Według niego przez ostatnie dwa lata, "za rządów braci Kaczyńskich atmosfera była naprawdę zatruta". Bastos podkreślił, że Warszawa i Berlin powinny wykorzystać okazję dla uspokojenia sporów narosłych wobec kwestii odpowiedzialności za drugą wojnę światową.
Według niemieckiego eksperta nieporozumienia na tle historycznym powinny być rozwiązane przez uznanie strat obu stron, a także przez wyznaczenie nowych wspólnych celów.
"Rosja jest kluczowym testem dla zdolności Europy do prowadzenia wspólnej polityki zagranicznej, a Niemcy są postrzegane jako kraj zdolny do wspólnego działania z Polską" - podkreślił Bastos.
Z kolei Klaus Segbers z Wolnego Uniwersytetu w Berlinie przewiduje, że nowy polski rząd będzie prowadził "bardzo konkretną, pragmatyczną politykę zagraniczną" nie tylko wobec Niemiec, ale i reszty Europy oraz USA.

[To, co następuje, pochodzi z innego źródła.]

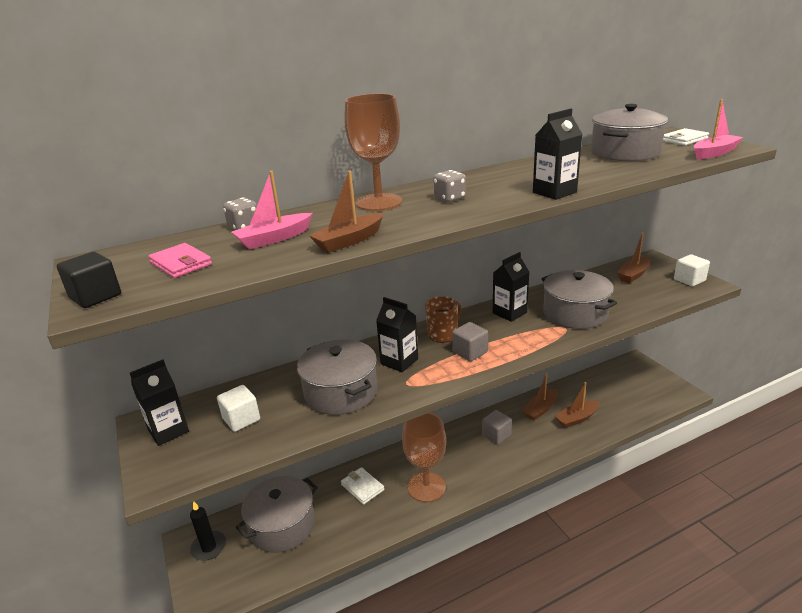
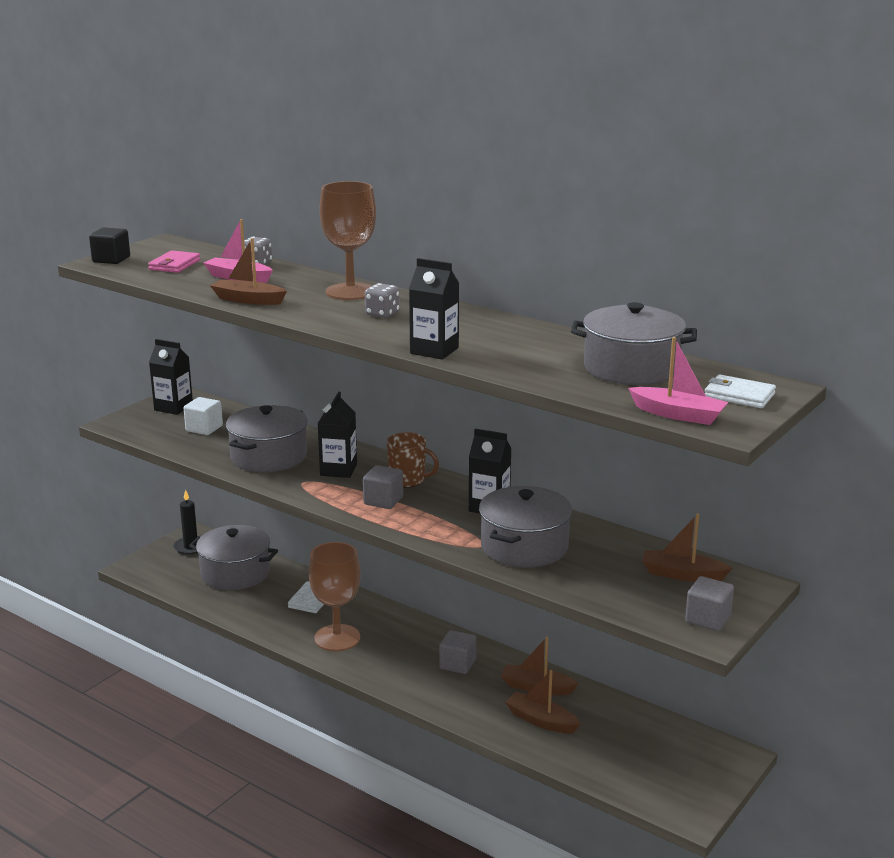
camera: 60 degrees right, 5 degrees down
white cube [674,254,710,286] -> grey cube [685,576,734,631]

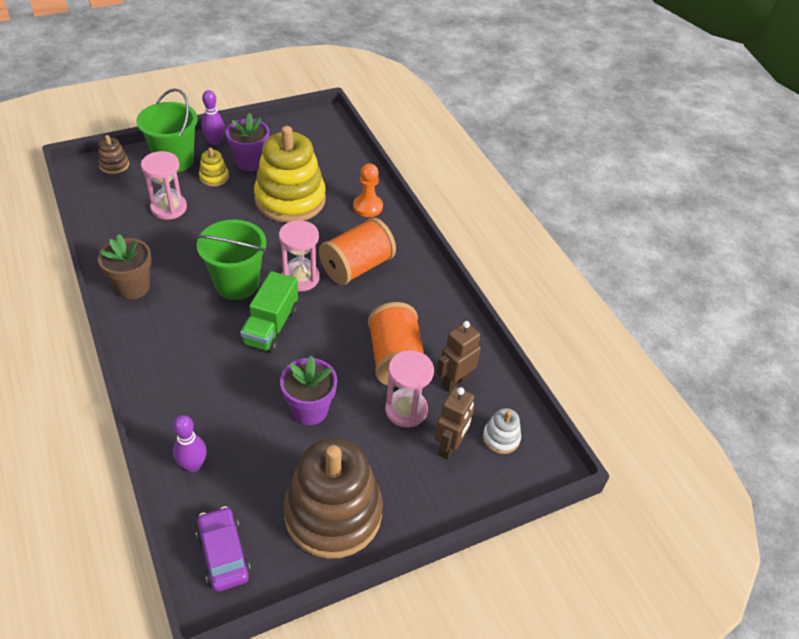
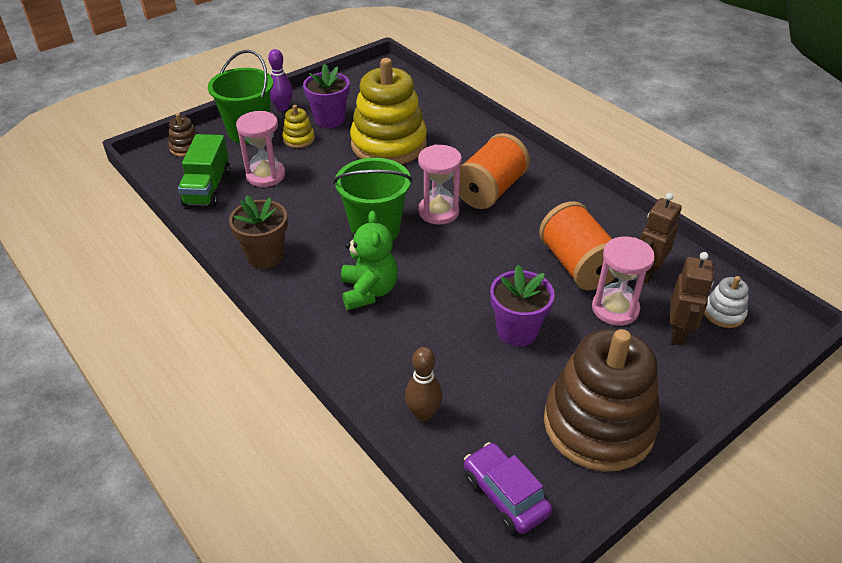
camera: 10 degrees left, 5 degrees down
purple bowling pin [173,415,207,472] -> brown bowling pin [405,347,442,421]
green truck [240,271,298,353] -> green truck moved to [178,134,230,207]
orange pawn [353,163,383,217] -> none
none -> green teddy bear [341,211,398,310]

Jednak pole manewru Tuska, gdyby chciał rozluźnić związki z Waszyngtonem, może być ograniczone ze względu na liczną Polonię amerykańską i naciski USA na Polskę w celu instalacji elementów tarczy antyrakietowej.
Zdaniem Segbersa innym testem "na faktyczne istnienie wspólnej polityki zagranicznej" będzie stosunek Warszawy do kwestii przyszłego statusu Kosowa.